La guerre d’indépendance à travers les tableaux
Autour de lattaque de Smârdan. Peintres de la Guerre dindépendance présents dans la collection du Musée national dHistoire
Ion Puican, 13.11.2023, 13:09
Le Musée national d’histoire de la Roumanie abrite
depuis septembre passé et jusqu’à fin mars 2024 l’exposition thématique
intitulée Autour de l’attaque de Smardan. Peintres de la Guerre d’indépendance présents
dans la collection du Musée national d’Histoire ». Ecoutons la
muséographe Erica Ioja :
« Cette collection entend réunir l’ensemble
des toiles des peintres qui ont immortalisée dans leurs œuvres la Guerre
russo-turque de 1877-1878, qui se sont penchés sur la participation de la
Roumanie à cette guerre, à l’issue de laquelle cette dernière va proclamer son indépendance.
Les grands moments de l’histoire ont depuis toujours inspiré les peintres. Mais
dans ce cas il s’agit de l’histoire en marche, de l’histoire au présent,
immortalisée par des artistes qui vivaient au milieu des troupes, qui ont vécu
dans leur chair cette guerre ».
Mais pourquoi avoir intitulé l’exposition Autour de l’attaque de Smardan, titre repris à
la célèbre toile homonyme du peintre national Nicolae Grigorescu ?
« Le noyau de cette exposition est constitué
par ces toiles qui se trouvent dans les collections du Musée national d’histoire
de la Roumanie, peintes par des artistes qui ont pris part à la guerre, qui ont
accompagné les troupes au front, qui ont partagé le quotidien des soldats. Et
parmi ces artistes le plus connu est sans doute Nicolae Grigorescu, avec son tableau monumental « Autour de l’attaque
de Smârdan », portrait grandeur nature d’un dorobanț, membre de ce corps de
tirailleurs d’élite de l’armée roumaine de l’époque. D’ailleurs Grigorescu est
également l’auteur d’une aquarelle mettant en scène un rosior, ce corps de
cavalerie de l’armée roumaine. A part Nicolae Grigorescu, l’exposition réunit
des toiles signées par Sava Henția, ami et protégé du docteur Carol Davila, qui
dirige le corps militaire médical pendant la Guerre d’indépendance. Henția s’éclate
sur le front et on le sent. Il peint des scènes dramatiques, mais surtout des
scènes reproduisant le quotidien des soldats, des scènes parfois cocasses,
empreintes d’humour et de tendresse. Ses portraits émouvants des prisonniers
turcs, du personnel médical roumain ne laissent personne indifférent. Ensuite,
l’exposition s’est attelée de mettre en évidence la manière dont la Guerre d’indépendance
a été perçue et s’était transmise dans la conscience collective à travers le
temps. C’est surtout l’œuvre Autour de l’attaque de Smardan de Nicolae Grigorescu qui avait été décortiquée par les contemporains
et les critiques d’art. Grigorescu avait pris part à cette guerre, il était
présent en première ligne. Mais il n’était pas présent lors de la bataille de Smârdan.

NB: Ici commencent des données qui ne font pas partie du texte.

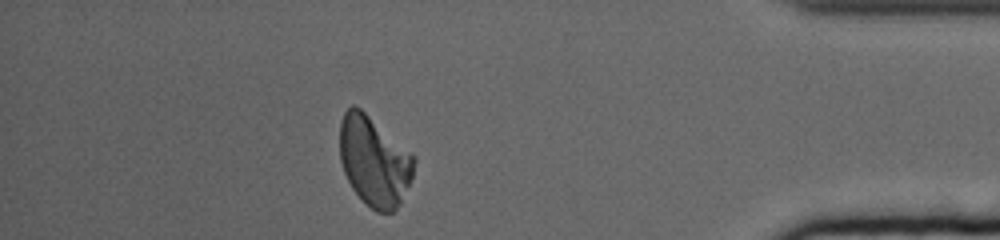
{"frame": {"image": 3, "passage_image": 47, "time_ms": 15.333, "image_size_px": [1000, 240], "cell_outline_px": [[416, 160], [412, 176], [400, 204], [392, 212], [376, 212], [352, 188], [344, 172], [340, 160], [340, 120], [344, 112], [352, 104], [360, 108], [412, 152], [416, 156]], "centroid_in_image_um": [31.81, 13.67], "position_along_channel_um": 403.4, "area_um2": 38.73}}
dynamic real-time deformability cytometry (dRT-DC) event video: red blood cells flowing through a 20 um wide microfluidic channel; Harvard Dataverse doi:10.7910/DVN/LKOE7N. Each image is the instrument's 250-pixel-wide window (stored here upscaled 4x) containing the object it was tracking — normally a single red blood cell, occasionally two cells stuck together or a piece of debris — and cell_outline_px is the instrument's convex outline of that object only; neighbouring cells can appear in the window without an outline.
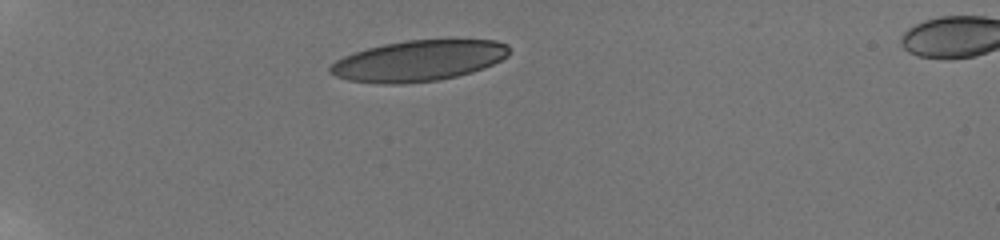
{"species": "human", "species_latin": "Homo sapiens", "temperature_condition": "room temperature", "stored_images_in_passage": 3, "camera_frame_rate_fps": 3000, "um_per_image_px": 0.085, "donor": {"sex": "male"}, "frame": {"image": 1, "passage_image": 1, "time_ms": 0.0, "image_size_px": [1000, 240], "cell_outline_px": [[508, 56], [484, 68], [472, 72], [456, 76], [436, 80], [404, 84], [384, 84], [348, 80], [336, 76], [328, 72], [328, 68], [336, 60], [344, 56], [368, 48], [384, 44], [408, 40], [496, 40], [508, 44]], "centroid_in_image_um": [35.57, 5.17], "position_along_channel_um": 49.4, "area_um2": 42.37}}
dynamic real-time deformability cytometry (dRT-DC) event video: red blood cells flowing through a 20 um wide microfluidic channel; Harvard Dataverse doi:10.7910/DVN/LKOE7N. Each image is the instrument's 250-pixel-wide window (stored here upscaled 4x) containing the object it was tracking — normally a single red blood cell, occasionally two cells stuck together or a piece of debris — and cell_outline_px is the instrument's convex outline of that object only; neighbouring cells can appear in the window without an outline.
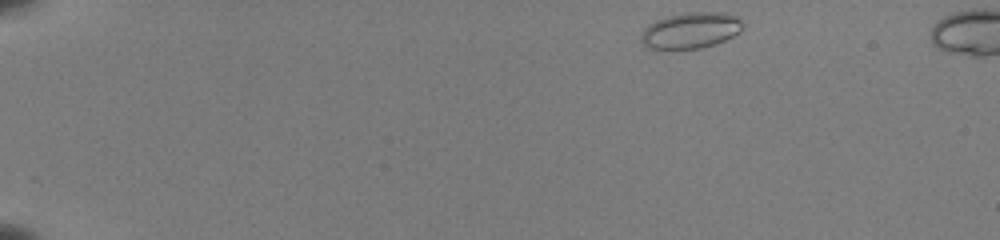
{"species": "common noctule bat (a hibernating species)", "species_latin": "Nyctalus noctula", "temperature_condition": "room temperature", "stored_images_in_passage": 45, "camera_frame_rate_fps": 3000, "um_per_image_px": 0.085, "animal": {"sex": "female", "body_mass_g": 22.0, "forearm_length_mm": 56.7}, "frame": {"image": 1, "passage_image": 1, "time_ms": 0.0, "image_size_px": [1000, 240], "cell_outline_px": [[744, 24], [740, 32], [724, 40], [700, 48], [648, 48], [640, 40], [640, 32], [648, 24], [656, 20], [668, 16], [688, 12], [724, 12], [736, 16]], "centroid_in_image_um": [58.69, 2.56], "position_along_channel_um": 26.3, "area_um2": 21.21}}
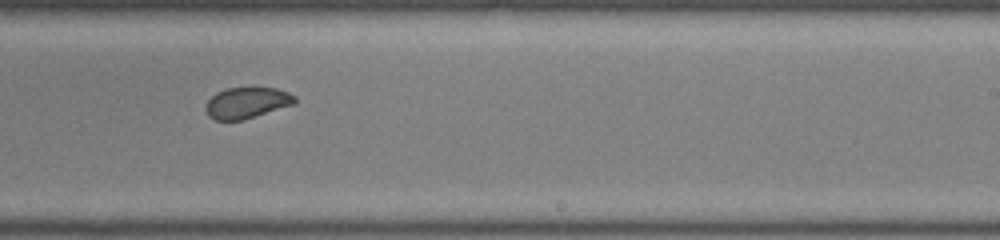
{"frame": {"image": 2, "passage_image": 28, "time_ms": 9.0, "image_size_px": [1000, 240], "cell_outline_px": [[296, 104], [244, 120], [216, 120], [208, 116], [204, 108], [208, 100], [216, 92], [228, 88], [252, 84], [276, 88], [288, 92], [296, 96]], "centroid_in_image_um": [21.01, 8.69], "position_along_channel_um": 268.0, "area_um2": 16.99}}
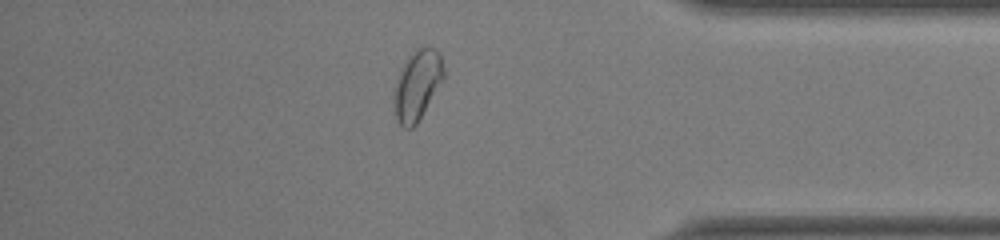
{"frame": {"image": 3, "passage_image": 39, "time_ms": 12.667, "image_size_px": [1000, 240], "cell_outline_px": [[444, 76], [416, 124], [412, 128], [404, 128], [396, 120], [392, 96], [392, 92], [400, 68], [408, 56], [420, 48], [436, 48], [440, 52], [444, 68]], "centroid_in_image_um": [35.42, 7.23], "position_along_channel_um": 399.8, "area_um2": 20.11}}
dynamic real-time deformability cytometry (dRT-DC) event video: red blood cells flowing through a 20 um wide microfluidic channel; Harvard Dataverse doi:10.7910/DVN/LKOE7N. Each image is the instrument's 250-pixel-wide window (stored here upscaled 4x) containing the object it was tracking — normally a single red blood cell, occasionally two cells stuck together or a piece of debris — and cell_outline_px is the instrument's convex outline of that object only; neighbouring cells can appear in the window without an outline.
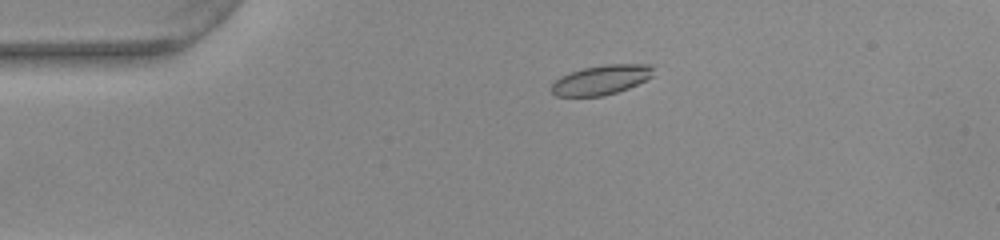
{"species": "common noctule bat (a hibernating species)", "species_latin": "Nyctalus noctula", "temperature_condition": "warm", "stored_images_in_passage": 51, "camera_frame_rate_fps": 3000, "um_per_image_px": 0.085, "animal": {"sex": "female", "body_mass_g": 22.0, "forearm_length_mm": 56.7}, "frame": {"image": 1, "passage_image": 9, "time_ms": 2.667, "image_size_px": [1000, 240], "cell_outline_px": [[652, 76], [648, 80], [628, 88], [604, 96], [556, 96], [552, 92], [552, 84], [560, 76], [584, 68], [604, 64], [652, 64]], "centroid_in_image_um": [51.13, 6.79], "position_along_channel_um": 33.9, "area_um2": 17.51}}
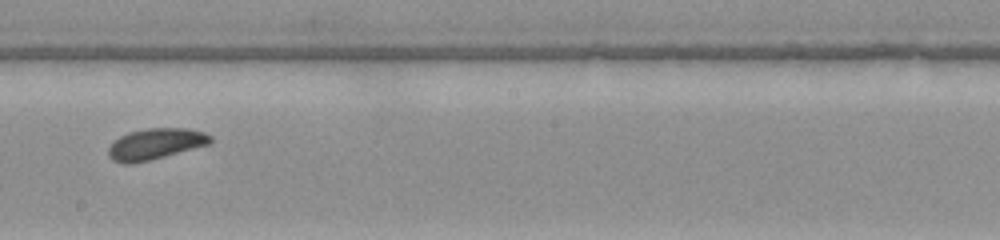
{"frame": {"image": 2, "passage_image": 28, "time_ms": 9.0, "image_size_px": [1000, 240], "cell_outline_px": [[212, 140], [208, 144], [164, 156], [132, 164], [124, 164], [112, 160], [108, 156], [108, 148], [112, 140], [128, 132], [148, 128], [188, 128], [204, 132], [212, 136]], "centroid_in_image_um": [13.16, 12.23], "position_along_channel_um": 235.0, "area_um2": 18.44}}
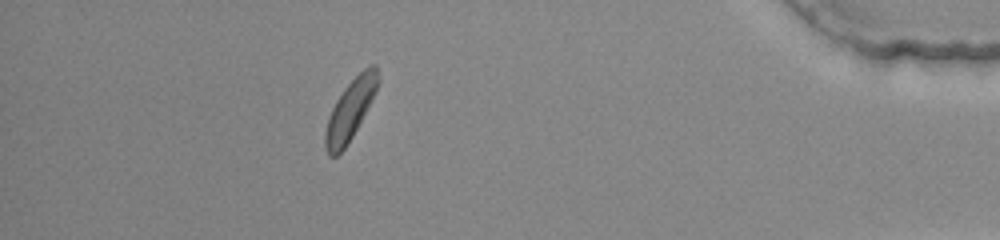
{"frame": {"image": 3, "passage_image": 45, "time_ms": 14.667, "image_size_px": [1000, 240], "cell_outline_px": [[380, 80], [376, 92], [352, 136], [344, 148], [336, 156], [328, 156], [324, 144], [324, 132], [328, 116], [336, 100], [344, 88], [368, 64], [376, 64]], "centroid_in_image_um": [29.76, 9.31], "position_along_channel_um": 405.4, "area_um2": 18.38}, "authors_computed_cell_mechanics": {"area_um2": 18.2648, "velocity_mm_per_s": 3.8872, "shape_relaxation_time_tau1_ms": 2.3095, "shape_relaxation_time_tau2_ms": 2.1374, "deformation_change_tau1": 0.1041, "deformation_change_tau2": 0.056}}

Il avait en revanche pris part aux batailles de Plevna et de Rahova. Alors, lorsque
la mairie de Bucarest lui avait commandé cette toile, il s’était inspiré des
croquis réalisés à Plevna et à Rahova. Et nous reprenons au sein de l’exposition
l’histoire de cette commande et l’histoire de la réalisation du tableau, qui
lui avait pris 7 années. Selon certains historiens d’art, Grigorescu aurait
subi des pressions politiques dans le choix du sujet, dans ses choix artistiques,
ce qui l’avait déterminé de reporter l’achèvement de son œuvre. Pourtant, une
fois achevée, son œuvre a été plébiscité par le public, et « Autour de
l’attaque de Smârdan » a depuis lors représenté pour tous les Roumains une
image iconique, la quintessence de la Guerre d’indépendance. »

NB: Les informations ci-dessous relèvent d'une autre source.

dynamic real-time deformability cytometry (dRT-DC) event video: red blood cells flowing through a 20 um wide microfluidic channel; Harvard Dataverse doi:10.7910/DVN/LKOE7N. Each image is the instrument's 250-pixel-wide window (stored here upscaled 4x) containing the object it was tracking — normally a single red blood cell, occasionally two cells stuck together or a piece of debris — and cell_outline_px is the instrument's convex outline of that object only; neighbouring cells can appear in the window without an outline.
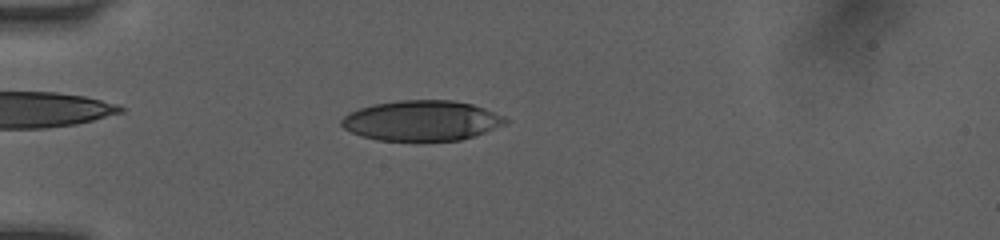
{"species": "human", "species_latin": "Homo sapiens", "temperature_condition": "room temperature", "stored_images_in_passage": 51, "camera_frame_rate_fps": 3000, "um_per_image_px": 0.085, "donor": {"sex": "female"}, "frame": {"image": 1, "passage_image": 15, "time_ms": 4.667, "image_size_px": [1000, 240], "cell_outline_px": [[508, 120], [504, 124], [476, 136], [460, 140], [376, 140], [360, 136], [344, 128], [340, 124], [340, 120], [348, 112], [372, 104], [400, 100], [452, 100], [472, 104], [484, 108], [504, 116]], "centroid_in_image_um": [35.82, 10.25], "position_along_channel_um": 49.2, "area_um2": 38.44}}
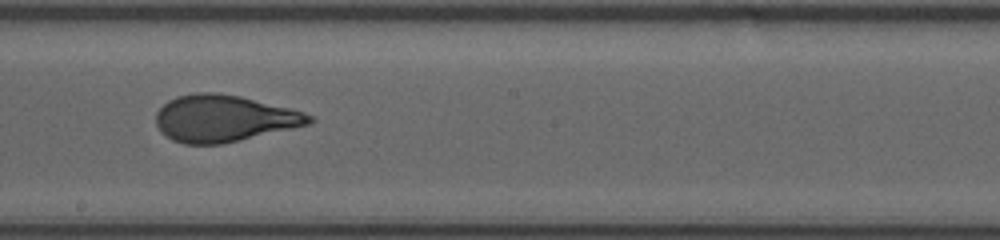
{"frame": {"image": 2, "passage_image": 30, "time_ms": 9.667, "image_size_px": [1000, 240], "cell_outline_px": [[316, 120], [308, 124], [292, 128], [220, 144], [184, 144], [172, 140], [160, 132], [156, 124], [156, 112], [168, 100], [176, 96], [196, 92], [216, 92], [240, 96], [304, 112], [312, 116]], "centroid_in_image_um": [18.98, 10.06], "position_along_channel_um": 229.2, "area_um2": 41.5}}
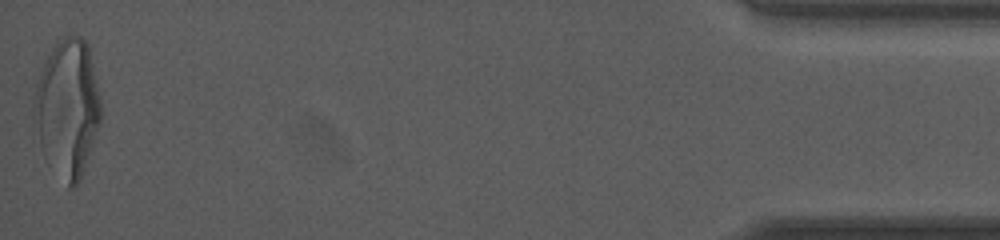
{"frame": {"image": 3, "passage_image": 51, "time_ms": 16.667, "image_size_px": [1000, 240], "cell_outline_px": [[100, 124], [92, 148], [80, 180], [72, 188], [68, 188], [44, 156], [40, 144], [32, 100], [36, 84], [40, 72], [56, 40], [68, 36], [80, 36], [88, 44], [100, 96]], "centroid_in_image_um": [5.75, 9.18], "position_along_channel_um": 429.5, "area_um2": 53.18}, "authors_computed_cell_mechanics": {"area_um2": 41.3848, "velocity_mm_per_s": 4.0704, "shape_relaxation_time_tau1_ms": 4.1226, "shape_relaxation_time_tau2_ms": 0.8093, "deformation_change_tau1": 0.2136, "deformation_change_tau2": 0.0838}}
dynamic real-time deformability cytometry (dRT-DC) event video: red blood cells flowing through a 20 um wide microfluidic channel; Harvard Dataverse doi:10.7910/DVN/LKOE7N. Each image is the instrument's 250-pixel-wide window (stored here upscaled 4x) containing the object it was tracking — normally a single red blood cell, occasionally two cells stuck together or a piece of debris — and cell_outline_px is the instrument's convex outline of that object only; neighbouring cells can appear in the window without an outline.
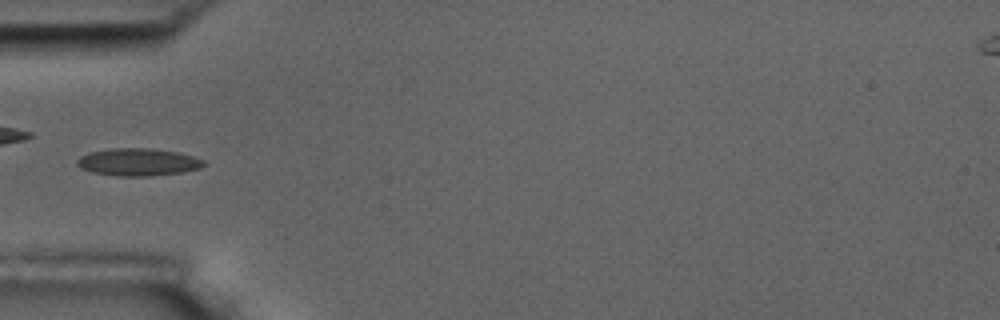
{"species": "common noctule bat (a hibernating species)", "species_latin": "Nyctalus noctula", "temperature_condition": "room temperature", "stored_images_in_passage": 5, "camera_frame_rate_fps": 3000, "um_per_image_px": 0.085, "animal": {"sex": "male", "body_mass_g": 17.5, "forearm_length_mm": 52.3}, "frame": {"image": 1, "passage_image": 5, "time_ms": 4.667, "image_size_px": [1000, 320], "cell_outline_px": [[208, 164], [200, 168], [184, 172], [148, 176], [116, 176], [92, 172], [80, 168], [76, 164], [76, 160], [80, 156], [88, 152], [112, 148], [152, 148], [176, 152], [192, 156], [204, 160]], "centroid_in_image_um": [11.72, 13.78], "position_along_channel_um": 73.3, "area_um2": 20.46}}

Mais quel impact a eu la guerre sur l’homme et sur le
peintre Nicolae Grigorescu ? Eugenia Ioja :
« Prendre part à une guerre constitue une
expérience qui marque à vie tout homme, à plus forte raison un artiste.Son
expression artistique s’en trouve modifiée. Il délaisse les couleurs à la
faveur du crayon. Les scènes qu’il immortalise sont des scènes de mouvement.
Mais il ne va pas se borner à faire ressortir juste le dramatisme, le
spectaculaire des batailles, il se penche aussi, avec énormément de sensibilité,
sur le vécu des militaires, sur leurs sentiments, sur la manière dont ils vivent
l’indicible violence que constitue la guerre ».